これらの内容は、現体制(注:人民革命党と民主党との連合政権)に対して反対だ、ということである。すなわち、NGOを名乗っているが、NGO団体「アルタンガダス」と同様、民主党内派閥だということ。

さらに、民主党党首を狙うЗ.エンフボルドのための派閥である、ともいえよう。

これに関し、同派閥の副会長に選出されたГ.バヤルサイハン民主党議員(注:この若手議員はエルベグドルジ子飼いの人物)は、民主党は元来「青色」(注:右派、資本主義派のこと)だったが、現在は「赤色」(注:左派、社会[民主]主義派のこと)になっている、これを元(の右派)に戻さなければいけない、と述べている(ウヌードゥル新聞2010年3月11日付電子版)。

また、2008年7月1日の「騒乱」で逮捕され、庇護を求めて民主党に「避難」した、Ж.バトザンダンは、民主党が下野すべきである(注:連合政権に反対だということ)、と言っている(ウヌードゥル新聞2010年3月11日付電子版)。

これらには、彼らの意図と方向が明瞭に表れている、というべきであろう。

2010年3月11日の「市民運動連合」デモ集会について(続)

労働組合文化会館で開かれた、「市民運動連合」集会は、Ч.チメドツェレンが開会報告を行い、80以上の市民団体から900人以上が参加した、と述べた。
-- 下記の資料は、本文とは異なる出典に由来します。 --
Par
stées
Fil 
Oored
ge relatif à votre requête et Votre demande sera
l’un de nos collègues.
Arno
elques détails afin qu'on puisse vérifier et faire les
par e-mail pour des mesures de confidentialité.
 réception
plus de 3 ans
続いて、Ж.バトザンダンが「報告」を行い、1)政商および人民革命党・民主党の排除(注:彼自身が民主党員であるから、連合政権に参加している民主党の一派を排除するということ)、2)国家大ホラル(国会)解散、を主張した(「モンツァメ通信」2010年3月12日付電子版)。
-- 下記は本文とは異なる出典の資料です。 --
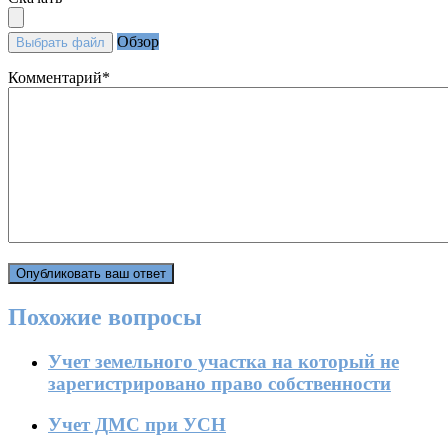
Обзор
Выбрать файл
Комментарий
*
Похожие вопросы
Учет земельного участка на который не
зарегистрировано право собственности
Учет ДМС при УСН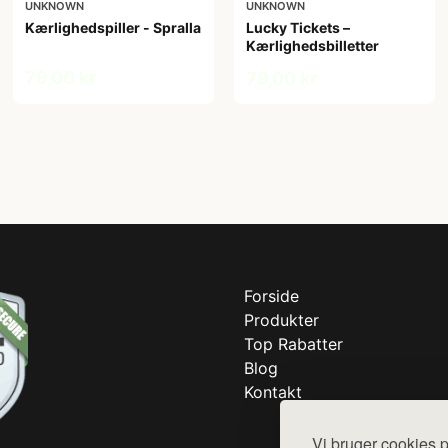
UNKNOWN
UNKNOWN
Kærlighedspiller - Spralla
Lucky Tickets –
Kærlighedsbilletter
79,00 kr
79,00 kr
Forside
Produkter
Top Rabatter
Blog
Kontakt
Vi bruger cookies p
この報告は、先の2008年の国家大ホラル(国会)議員選挙で落選したバトザンダンの個人的見解でもある。

また、報告者の中には、「子供に1万トグルグ余を再支給」するよう主張したものもいた(注:その内容から見てNGO「イルゲド・アライアンス(市民同盟)」代表Ж.ザナーのようだ。「モンツァメ通信」2010年3月12日付電子版)。

その2時間後、参加者200人は、スフバートル広場までデモ行進をして、政府側に5項目の要求をした。
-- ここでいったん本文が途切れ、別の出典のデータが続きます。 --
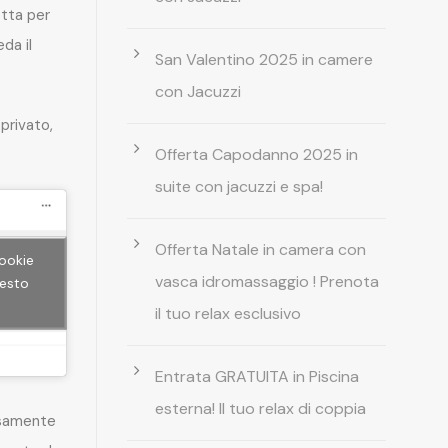
etta per
da il
San Valentino 2025 in camere
con Jacuzzi
privato,
Offerta Capodanno 2025 in
suite con jacuzzi e spa!
Offerta Natale in camera con
cookie
vasca idromassaggio ! Prenota
uesto
il tuo relax esclusivo
Entrata GRATUITA in Piscina
esterna! Il tuo relax di coppia
rsamente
(注:「市民運動連合」によるスフバートル広場でのデモ行進。写真は「ウランバートル・ポスト」新聞2010年3月12日付より)

その内容は、Ц.ニャムドルジ法務内務相、С.ランバー保健相、アルタンホヤグ検察庁長官の罷免などであった(ウヌードゥル新聞2010年3月11日付電子版)。

そして、彼らは、4月19日まで回答するように要求し、回答がなければ、(2008年)7月1日の「騒乱」が再現する、と警告した「モンツァメ通信」2010年3月12日付電子版)。

(後注:彼らの記者会見および要求書(ウヌードゥル新聞2007年10月17日付電子版)

Ц.ニャムドルジ法務内務相とアルタンホヤグ検察庁長官は、2008年7月1日の「騒乱」に厳しい態度で臨んだ。だから、この集会は、2008年7月1日の「騒乱」の影響が強い。

これらをみてみると、これらの出来事は、すべてが「派閥争いおよび党派争い」に収斂され、全国民的運動にはならないようだ。